(Input material)
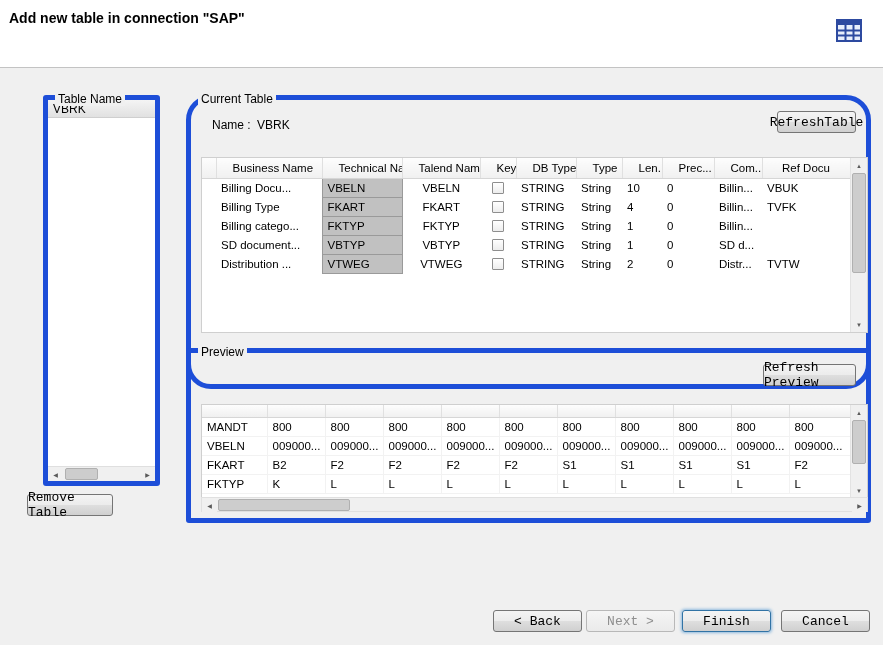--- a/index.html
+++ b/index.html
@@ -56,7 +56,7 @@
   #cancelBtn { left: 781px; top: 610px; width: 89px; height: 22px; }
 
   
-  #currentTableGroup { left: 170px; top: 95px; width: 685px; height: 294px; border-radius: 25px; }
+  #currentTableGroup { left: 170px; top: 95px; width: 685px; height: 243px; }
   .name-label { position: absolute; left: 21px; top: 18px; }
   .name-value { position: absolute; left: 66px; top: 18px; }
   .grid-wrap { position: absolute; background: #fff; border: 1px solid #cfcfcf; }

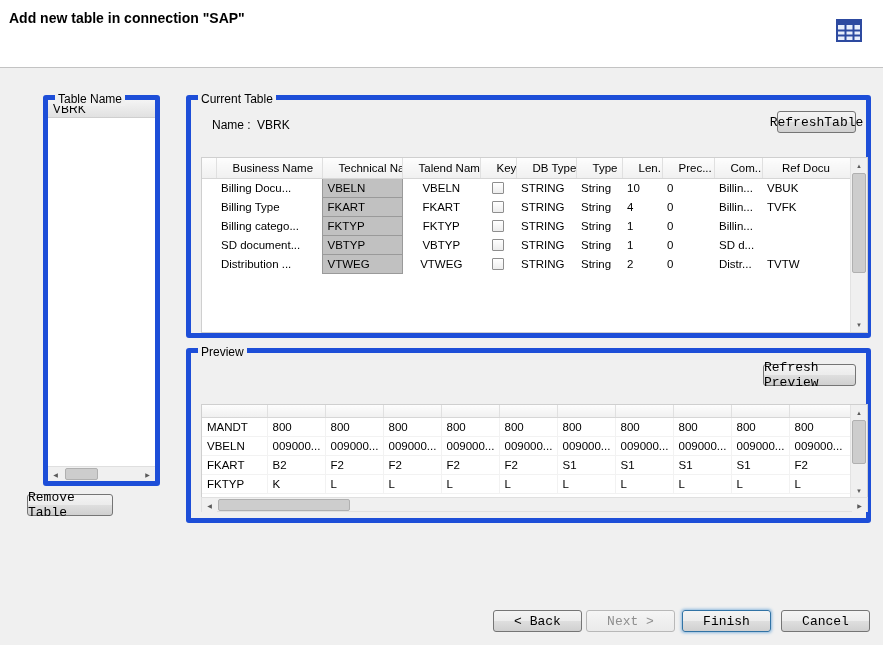--- a/index.html
+++ b/index.html
@@ -41,7 +41,7 @@
   
   .btn {
     position: absolute; display: flex; align-items: center; justify-content: center;
-    font-family: Liberation Mono, monospace; font-size: 13px; color: #000;
+    font-family: Liberation Serif, serif; font-size: 18px; color: #000;
     background: linear-gradient(#f4f4f4, #ececec 48%, #dedede 52%, #d0d0d0);
     border: 1px solid #757575; border-radius: 3px; cursor: default;
   }

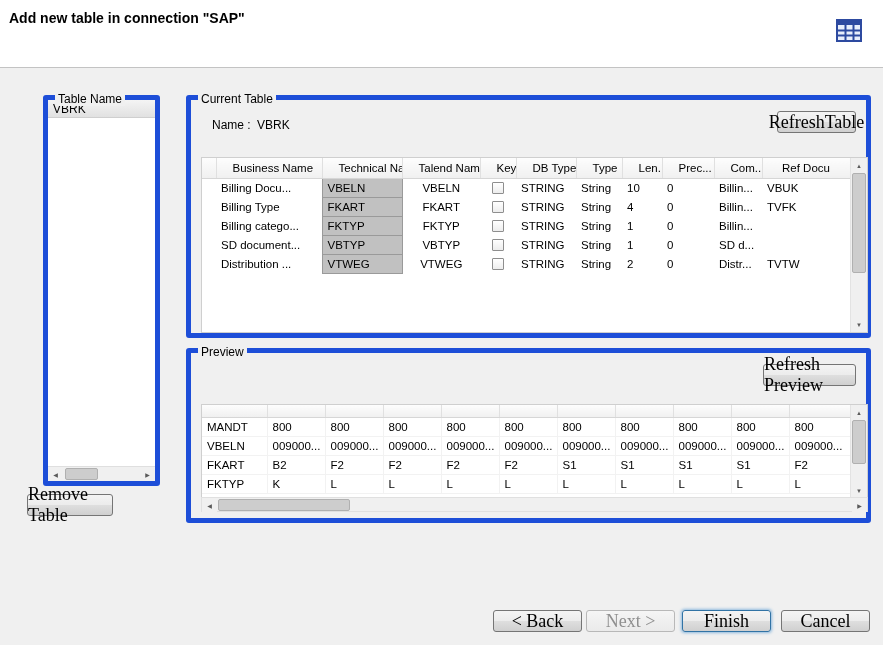--- a/index.html
+++ b/index.html
@@ -141,7 +141,7 @@
           <th>Len...</th>
           <th>Prec...</th>
           <th>Com...</th>
-          <th>Ref Docu</th>
+          <th>Ref Name</th>
         </tr>
       </thead>
       <tbody>

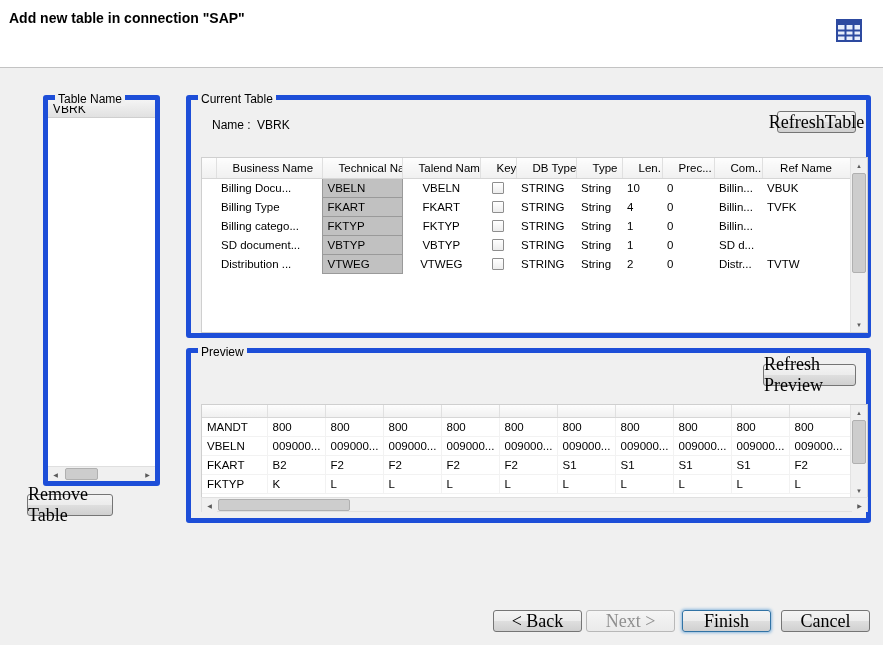--- a/index.html
+++ b/index.html
@@ -49,7 +49,7 @@
   .btn.default { border-color: #3173a5; box-shadow: 0 0 3px 1px #8db8dd; }
   #removeTableBtn { left: 27px; top: 494px; width: 86px; height: 22px; }
   #refreshTableBtn { right: 10px; top: 11px; width: 79px; height: 22px; }
-  #refreshPreviewBtn { right: 10px; top: 11px; width: 93px; height: 22px; }
+  #refreshPreviewBtn { right: 10px; top: 11px; width: 93px; height: 28px; text-align: right; }
   #backBtn { left: 493px; top: 610px; width: 89px; height: 22px; }
   #nextBtn { left: 586px; top: 610px; width: 89px; height: 22px; }
   #finishBtn { left: 682px; top: 610px; width: 89px; height: 22px; }

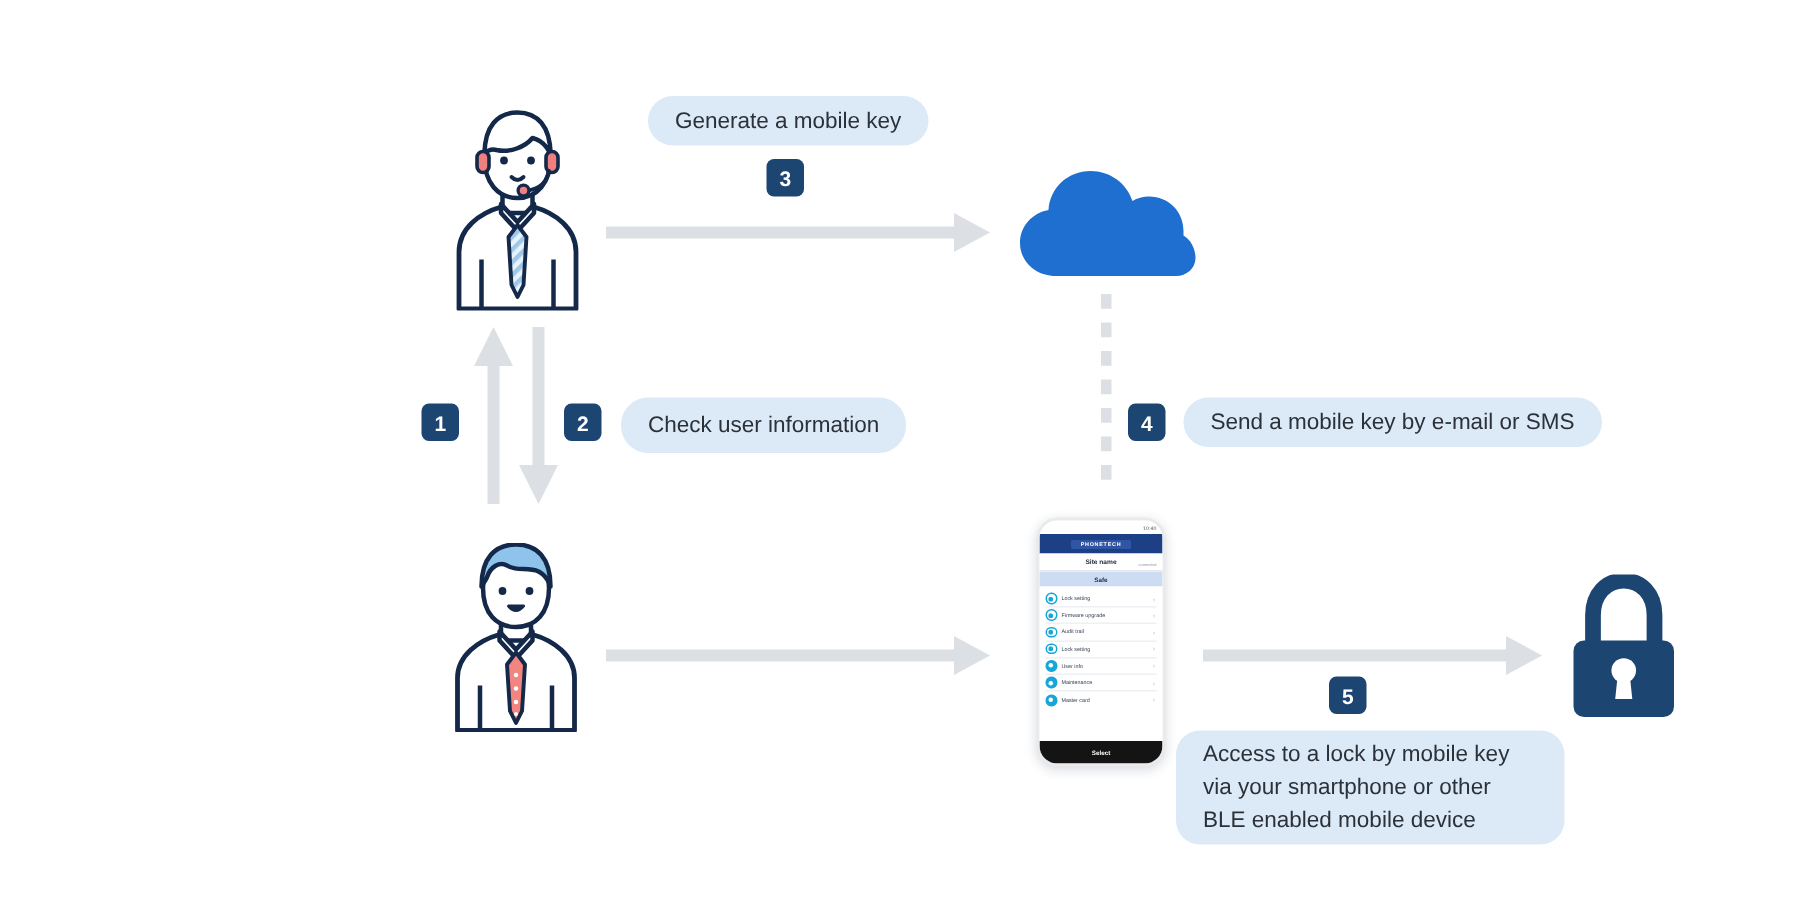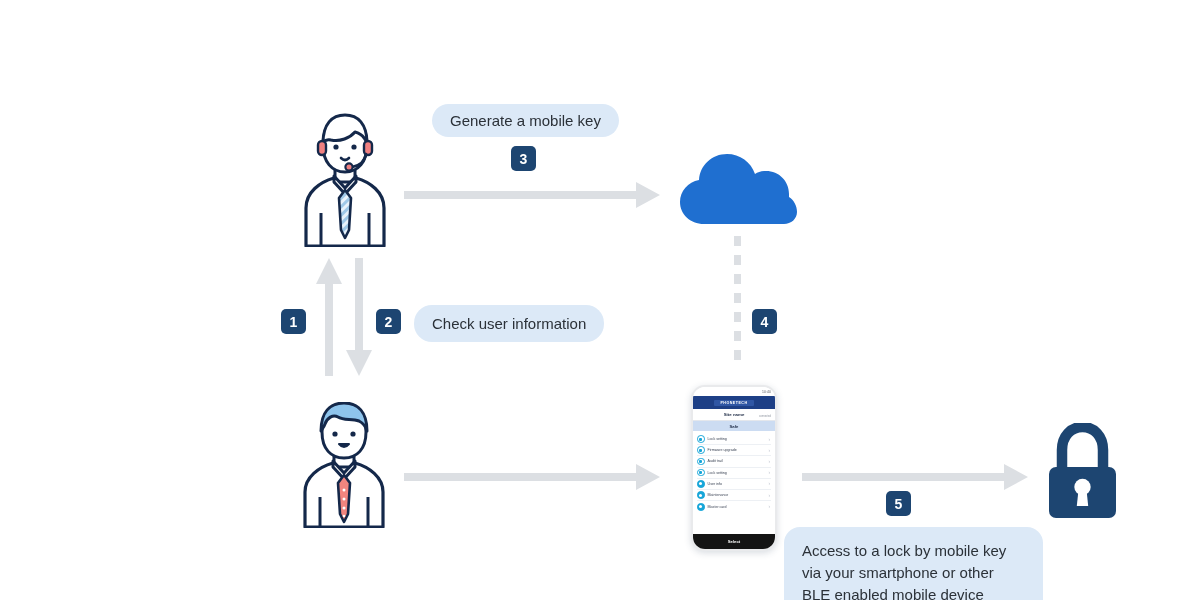--- a/index.html
+++ b/index.html
@@ -12,7 +12,7 @@
   }
   #stage { position: relative; width: 1200px; height: 600px; background: #fff; }
 
-  .abs { position: absolute; margin-top: 40px; }
+  .abs { position: absolute; }
 
   
   .pill {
(End Input material)
_Job item:_
The entire listing above, word for word and without pictures, is what should be output.

_Solution below:_
--- a/index.html
+++ b/index.html
@@ -56,7 +56,7 @@
   #cancelBtn { left: 781px; top: 610px; width: 89px; height: 22px; }
 
   
-  #currentTableGroup { left: 170px; top: 95px; width: 685px; height: 294px; border-radius: 25px; }
+  #currentTableGroup { left: 170px; top: 95px; width: 685px; height: 243px; }
   .name-label { position: absolute; left: 21px; top: 18px; }
   .name-value { position: absolute; left: 66px; top: 18px; }
   .grid-wrap { position: absolute; background: #fff; border: 1px solid #cfcfcf; }

--- a/index.html
+++ b/index.html
@@ -41,7 +41,7 @@
   
   .btn {
     position: absolute; display: flex; align-items: center; justify-content: center;
-    font-family: Liberation Mono, monospace; font-size: 13px; color: #000;
+    font-family: Liberation Serif, serif; font-size: 18px; color: #000;
     background: linear-gradient(#f4f4f4, #ececec 48%, #dedede 52%, #d0d0d0);
     border: 1px solid #757575; border-radius: 3px; cursor: default;
   }

--- a/index.html
+++ b/index.html
@@ -141,7 +141,7 @@
           <th>Len...</th>
           <th>Prec...</th>
           <th>Com...</th>
-          <th>Ref Docu</th>
+          <th>Ref Name</th>
         </tr>
       </thead>
       <tbody>

--- a/index.html
+++ b/index.html
@@ -49,7 +49,7 @@
   .btn.default { border-color: #3173a5; box-shadow: 0 0 3px 1px #8db8dd; }
   #removeTableBtn { left: 27px; top: 494px; width: 86px; height: 22px; }
   #refreshTableBtn { right: 10px; top: 11px; width: 79px; height: 22px; }
-  #refreshPreviewBtn { right: 10px; top: 11px; width: 93px; height: 22px; }
+  #refreshPreviewBtn { right: 10px; top: 11px; width: 93px; height: 28px; text-align: right; }
   #backBtn { left: 493px; top: 610px; width: 89px; height: 22px; }
   #nextBtn { left: 586px; top: 610px; width: 89px; height: 22px; }
   #finishBtn { left: 682px; top: 610px; width: 89px; height: 22px; }

--- a/index.html
+++ b/index.html
@@ -12,7 +12,7 @@
   }
   #stage { position: relative; width: 1200px; height: 600px; background: #fff; }
 
-  .abs { position: absolute; margin-top: 40px; }
+  .abs { position: absolute; }
 
   
   .pill {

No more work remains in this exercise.